They call them Mr. and Mrs. Coffee.
That’s what happens when you are on the giving end of the coffee booth at the American Cancer Society’s Relay For Life of Hampshire County for 14 years. You get known for your generosity.
This year, the Relay leadership recognized Elsie and John Waskiewicz of Hadley for their past contributions – donating the coffee and tea and manning the station for the full 24-hour event. But each of the Waskiewiczes were also both honored as cancer survivors who have taken turns caring for one another.
They were named this year’s Honorary Survivors and Caregivers on Feb. 1 at the kickoff event for the 2014 event. As the person who oversees the publicity, I attend the pancake breakfasts each year with an intern. This year, I was accompanied by Alaina Leary, a junior at Westfield State University.

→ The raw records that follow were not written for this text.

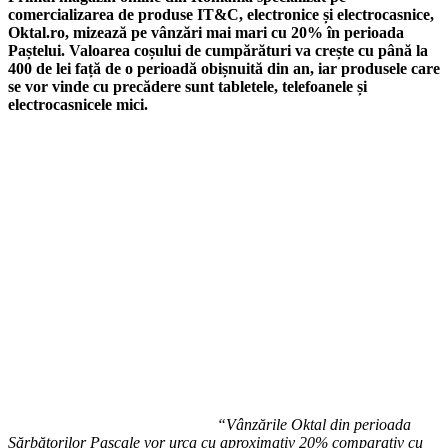
comercializarea de produse IT&C, electronice și electrocasnice,
Oktal.ro, mizează pe vânzări mai mari cu 20% în perioada
Paștelui. Valoarea coșului de cumpărături va crește cu până la
400 de lei față de o perioadă obișnuită din an, iar produsele care
se vor vinde cu precădere sunt tabletele, telefoanele și
electrocasnicele mici.
“Vânzările Oktal din perioada
Sărbătorilor Pascale vor urca cu aproximativ 20% comparativ cu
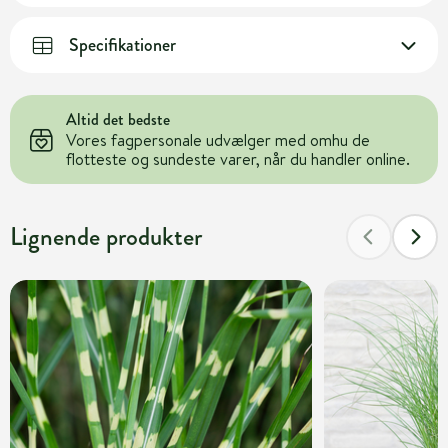
Specifikationer
Altid det bedste
Vores fagpersonale udvælger med omhu de
flotteste og sundeste varer, når du handler online.
Lignende produkter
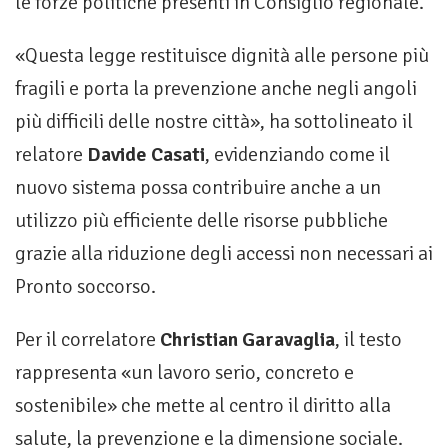
le forze politiche presenti in Consiglio regionale.
«Questa legge restituisce dignità alle persone più
fragili e porta la prevenzione anche negli angoli
più difficili delle nostre città», ha sottolineato il
relatore
Davide Casati
, evidenziando come il
nuovo sistema possa contribuire anche a un
utilizzo più efficiente delle risorse pubbliche
grazie alla riduzione degli accessi non necessari ai
Pronto soccorso.
Per il correlatore
Christian Garavaglia
, il testo
rappresenta «un lavoro serio, concreto e
sostenibile» che mette al centro il diritto alla
salute, la prevenzione e la dimensione sociale.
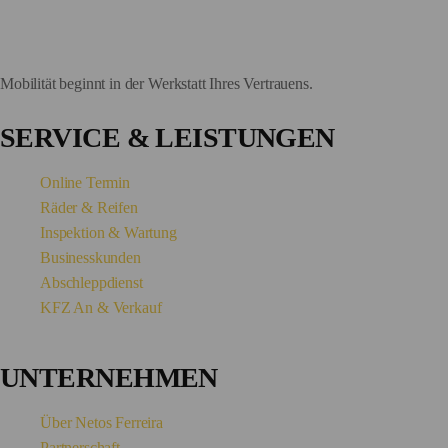
Mobilität
beginnt in der
Werkstatt Ihres Vertrauens.
SERVICE & LEISTUNGEN
Online Termin
Räder & Reifen
Inspektion & Wartung
Businesskunden
Abschleppdienst
KFZ An & Verkauf
UNTERNEHMEN
Über Netos Ferreira
Partnerschaft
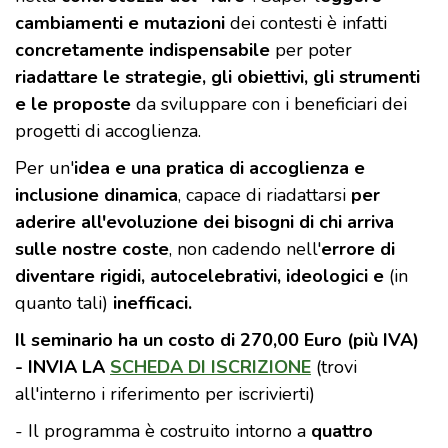
cambiamenti e mutazioni
dei contesti è infatti
concretamente indispensabile
per poter
riadattare le strategie, gli obiettivi, gli strumenti
e le proposte
da sviluppare con i beneficiari dei
progetti di accoglienza.
Per un'
idea e una pratica di accoglienza e
inclusione dinamica
, capace di riadattarsi
per
aderire all'evoluzione dei bisogni di chi arriva
sulle nostre coste
, non cadendo nell'
errore di
diventare rigidi, autocelebrativi, ideologici e
(in
quanto tali)
inefficaci.
Il seminario ha un costo di 270,00 Euro (più IVA)
-
INVIA LA
SCHEDA DI ISCRIZIONE
(trovi
all'interno i riferimento per iscrivierti)
- Il programma è costruito intorno a
quattro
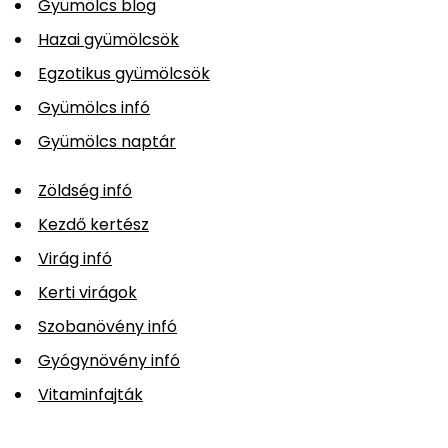
Gyümölcs blog
Hazai gyümölcsök
Egzotikus gyümölcsök
Gyümölcs infó
Gyümölcs naptár
Zöldség infó
Kezdő kertész
Virág infó
Kerti virágok
Szobanövény infó
Gyógynövény infó
Vitaminfajták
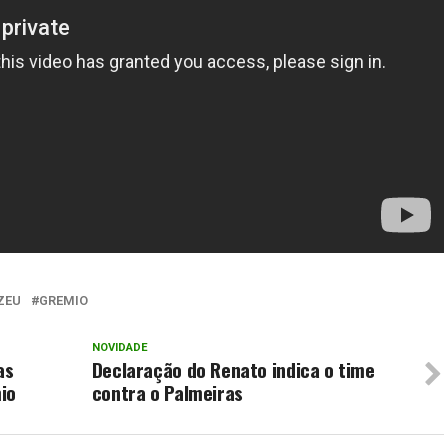
IZEU
GREMIO
NOVIDADE
as
Declaração do Renato indica o time
io
contra o Palmeiras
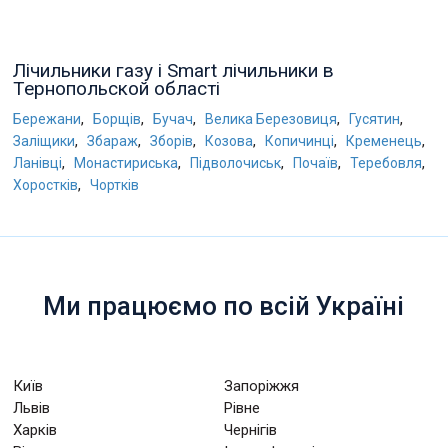
Лічильники газу і Smart лічильники в
Тернопольской області
,
,
,
,
,
Бережани
Борщів
Бучач
Велика Березовиця
Гусятин
,
,
,
,
,
,
Заліщики
Збараж
Зборів
Козова
Копичинці
Кременець
,
,
,
,
,
Ланівці
Монастириська
Підволочиськ
Почаїв
Теребовля
,
Хоростків
Чортків
Ми працюємо по всій Україні
Київ
Запоріжжя
Львів
Рівне
Харків
Чернігів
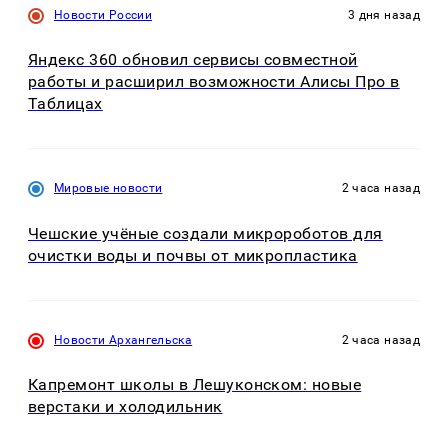
Новости России
3 дня назад
Яндекс 360 обновил сервисы совместной
работы и расширил возможности Алисы Про в
Таблицах
Мировые новости
2 часа назад
Чешские учёные создали микророботов для
очистки воды и почвы от микропластика
Новости Архангельска
2 часа назад
Капремонт школы в Лешуконском: новые
верстаки и холодильник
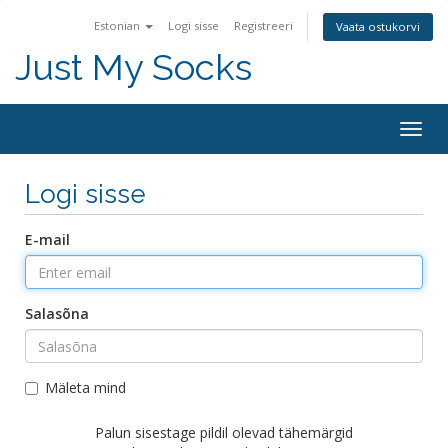
Estonian
Logi sisse
Registreeri
Vaata ostukorvi
Just My Socks
Togg
navig
Logi sisse
E-mail
Salasõna
Mäleta mind
Palun sisestage pildil olevad tähemärgid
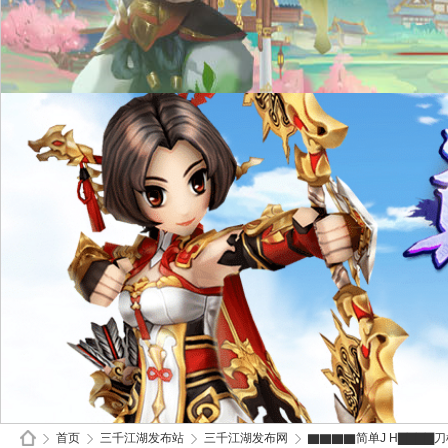
首页
三千江湖发布站
三千江湖发布网
▇▇▇▇简单J H▇▇▇▇刀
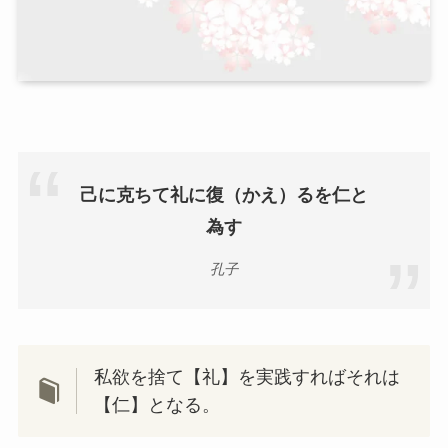
己に克ちて礼に復（かえ）るを仁と
為す
孔子
私欲を捨て【礼】を実践すればそれは
【仁】となる。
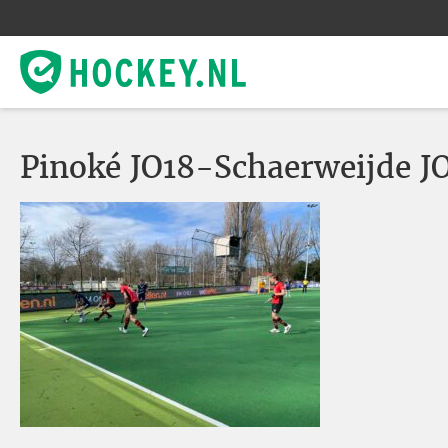
Pinoké JO18-Schaerweijde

Alaina and I interviewed survivors at the breakfast – like Elsie and John – so we can tell their stories over the coming months, as Relay approaches, in hopes of raising awareness and in hopes that Relay raises more funds.
We interviewed seniors, teenagers, and everyone told a similar story: Cancer has robbed them of loved ones, and they Relay to fight back.
As someone who has lost a brother, many other relatives and friends and my husband, Ed, to cancer, I totally get it. That’s why I Relay too. I like the pancake breakfast because it lasts the morning only – not the full 24 hours of Relay – and so I am immersed in grief for only a short time.
I appreciate the opportunity to tell the stories of others as that gets me outside of myself and my own pain and allows me to support the cause.
I’ll tell you Elsie and John’s story.
Elsie is 72, and she and John have lost one of their five children, daughter Nancy; a brother and each of their mothers to cancer. A second daughter, Karen, is a colon cancer survivor.
“We have a lot of cancer in our lives,” Elsie says.
She and John got involved in Relay in 1998, a year after their daughter died of Hodgkin’s Disease. For 14 years, they donated the coffee, with assistance from Serio’s Market of Northampton as a sponsor, and manned the booth overnight, taking short breaks in the middle of the night to sleep in the car.
Last spring, after being diagnosed with endometrial cancer after a hysterectomy, Elsie underwent chemotherapy from January to April, and then tried to man the booth in June.
“It was really too much,” she says.
John, 75, is a bus driver in Northampton, and he was diagnosed with basal cell cancer in 1990. He had surgery on his nose, including reconstruction surgery that involved his forehead and right ear. Both he and Elsie are in remission.
They described what it was like to care for one another during each of their illnesses. Elsie said a family member was required to attend her first chemotherapy session, but John was frightened, so her sister came in his place; he came afterwards each time.
And, she said he even cooked her a meal — “which he doesn’t ever, ever, ever, EVER do.”
“I thought about just getting take-out,” John says, smiling.